* Instructions for the task
Could you write out, word for word, each line from the one containing "68. U.S. Const. amend. V." to the last line of the data below, both included and nothing more?

----------------

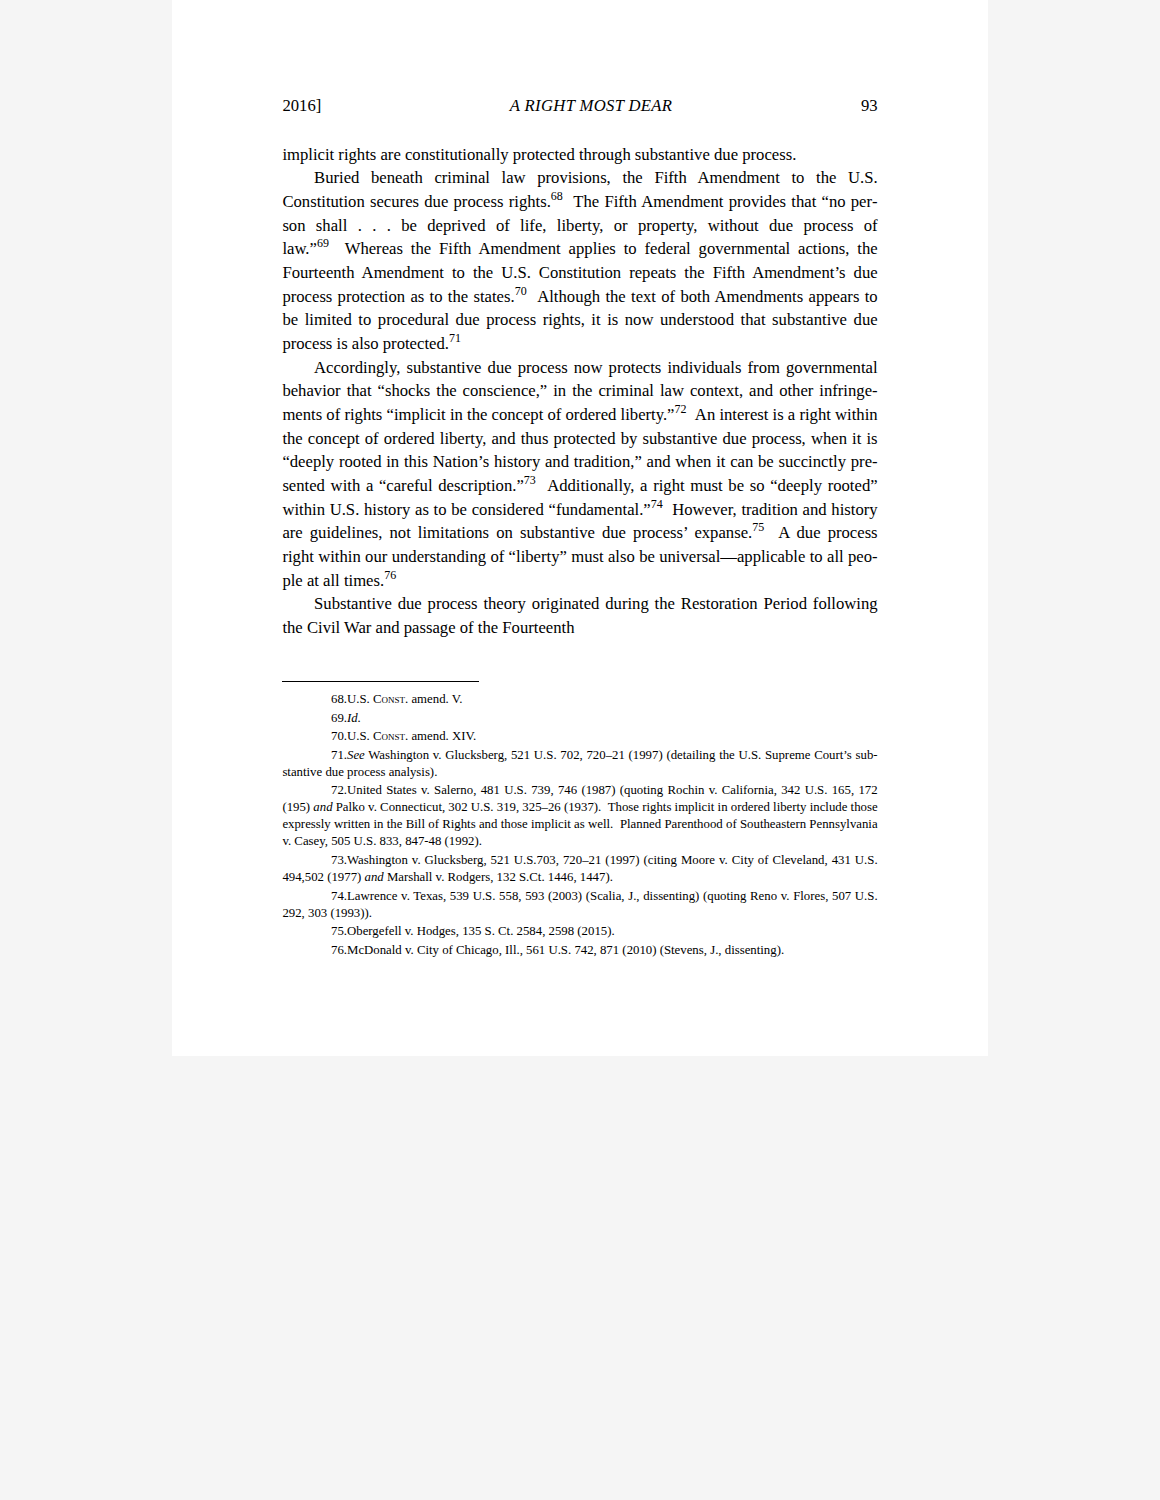2016] A RIGHT MOST DEAR 93
implicit rights are constitutionally protected through substantive due process.
Buried beneath criminal law provisions, the Fifth Amendment to the U.S. Constitution secures due process rights.68 The Fifth Amendment provides that “no person shall . . . be deprived of life, liberty, or property, without due process of law.”69 Whereas the Fifth Amendment applies to federal governmental actions, the Fourteenth Amendment to the U.S. Constitution repeats the Fifth Amendment’s due process protection as to the states.70 Although the text of both Amendments appears to be limited to procedural due process rights, it is now understood that substantive due process is also protected.71
Accordingly, substantive due process now protects individuals from governmental behavior that “shocks the conscience,” in the criminal law context, and other infringements of rights “implicit in the concept of ordered liberty.”72 An interest is a right within the concept of ordered liberty, and thus protected by substantive due process, when it is “deeply rooted in this Nation’s history and tradition,” and when it can be succinctly presented with a “careful description.”73 Additionally, a right must be so “deeply rooted” within U.S. history as to be considered “fundamental.”74 However, tradition and history are guidelines, not limitations on substantive due process’ expanse.75 A due process right within our understanding of “liberty” must also be universal—applicable to all people at all times.76
Substantive due process theory originated during the Restoration Period following the Civil War and passage of the Fourteenth
68. U.S. Const. amend. V.
69. Id.
70. U.S. Const. amend. XIV.
71. See Washington v. Glucksberg, 521 U.S. 702, 720–21 (1997) (detailing the U.S. Supreme Court’s substantive due process analysis).
72. United States v. Salerno, 481 U.S. 739, 746 (1987) (quoting Rochin v. California, 342 U.S. 165, 172 (195) and Palko v. Connecticut, 302 U.S. 319, 325–26 (1937). Those rights implicit in ordered liberty include those expressly written in the Bill of Rights and those implicit as well. Planned Parenthood of Southeastern Pennsylvania v. Casey, 505 U.S. 833, 847-48 (1992).
73. Washington v. Glucksberg, 521 U.S.703, 720–21 (1997) (citing Moore v. City of Cleveland, 431 U.S. 494,502 (1977) and Marshall v. Rodgers, 132 S.Ct. 1446, 1447).
74. Lawrence v. Texas, 539 U.S. 558, 593 (2003) (Scalia, J., dissenting) (quoting Reno v. Flores, 507 U.S. 292, 303 (1993)).
75. Obergefell v. Hodges, 135 S. Ct. 2584, 2598 (2015).
76. McDonald v. City of Chicago, Ill., 561 U.S. 742, 871 (2010) (Stevens, J., dissenting).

----------------

* Solution to the problem
68. U.S. Const. amend. V.
69. Id.
70. U.S. Const. amend. XIV.
71. See Washington v. Glucksberg, 521 U.S. 702, 720–21 (1997) (detailing the U.S. Supreme Court’s substantive due process analysis).
72. United States v. Salerno, 481 U.S. 739, 746 (1987) (quoting Rochin v. California, 342 U.S. 165, 172 (195) and Palko v. Connecticut, 302 U.S. 319, 325–26 (1937). Those rights implicit in ordered liberty include those expressly written in the Bill of Rights and those implicit as well. Planned Parenthood of Southeastern Pennsylvania v. Casey, 505 U.S. 833, 847-48 (1992).
73. Washington v. Glucksberg, 521 U.S.703, 720–21 (1997) (citing Moore v. City of Cleveland, 431 U.S. 494,502 (1977) and Marshall v. Rodgers, 132 S.Ct. 1446, 1447).
74. Lawrence v. Texas, 539 U.S. 558, 593 (2003) (Scalia, J., dissenting) (quoting Reno v. Flores, 507 U.S. 292, 303 (1993)).
75. Obergefell v. Hodges, 135 S. Ct. 2584, 2598 (2015).
76. McDonald v. City of Chicago, Ill., 561 U.S. 742, 871 (2010) (Stevens, J., dissenting).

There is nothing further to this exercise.